Monday, March 17, 2003

Big City, Small Town

I’m in San Jose, California, for work this week, and I’m struck again by the “personality” of the city.  (I now live in Seattle, but I used to live in the Bay Area, including a year in San Jose.)  San Jose is a big city by accident and has little hope of ever growing past that.  Twenty -plus years ago, San Jose was a small city, more orchards than high tech.  Its population has grown significantly since then, but San Jose will probably never be a world-class city.
  • San Jose is probably in the top 20 cities in terms of population (it is third in the state of California), but it is undoubtedly also in the top 20 in terms of surface area.  Sprawl says it all.  Miles and miles.
  • The only major league sports team based here is hockey (the San Jose Sharks).
  • The tallest building is less than 20 stories.  (Now go drive down Lakeshore in Chicago and count the buildings under 20 stories.)  This is largely caused by the flight path for the airport going right over downtown: buildings simply can’t be any taller.  Without skyscrapers, San Jose simply doesn’t look like a real city downtown.

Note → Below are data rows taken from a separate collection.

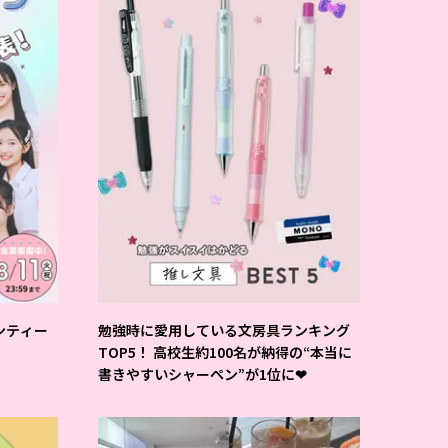
ンティー
勉強時に愛用している文房具ランキング
TOP5！ 高校生約100名が納得の“本当に
書きやすいシャーペン”が1位に❤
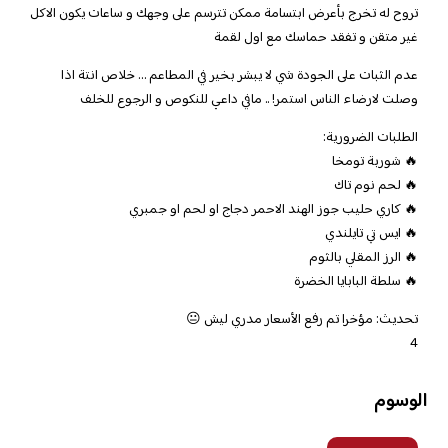
تروح له تخرج بأعرض ابتسامة ممكن تترسم على وجهك و ساعات يكون الاكل
غير متقن و تفقد حماسك مع اول لقمة
عدم الثبات على الجودة شي لا يبشر بخير في المطاعم … خلاص انتة اذا
وصلت لارضاء الناس استمر! .. مافي داعي للنكوص و الرجوع للخلف
الطلبات الضرورية:
🔥 شوربة تومخا
🔥 لحم نوم تاك
🔥 كاري حليب جوز الهند الاحمر دجاج او لحم او جمبري
🔥 ايس تي تايلندي
🔥 الرز المقلي بالثوم
🔥 سلطة البابايا الخضرة
تحديث: مؤخرا تم رفع الأسعار مدري ليش 😐
4
الوسوم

  • There are no fantastic views.  No snow-capped mountains.  No great rivers or sea vistas (unless you count when the Guadalupe River floods each winter).  And as mentioned, little in the way of towering architecture.

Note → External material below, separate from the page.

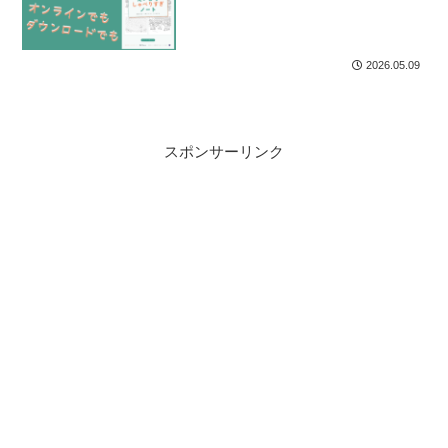
2026.05.09
スポンサーリンク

  • The old song says “Do you know the way to San Jose?”  Being only an hour from San Francisco raises the response “Why bother to go there?”.  Many people who work in San Jose live in San Francisco, simply because it’s close enough that they can.  The San Jose airport (SJC) couldn’t make it as an airline hub; people tended to still fly into San Francisco (SFO) instead.  And then there was the Good Morning America “Good Morning from…” from a few years back: “Good Morning from San Francisco, the heart of Silicon Valley!”  (Oh, the shame.)

Updated on June 28, 2010
Small revisions and a link to the song.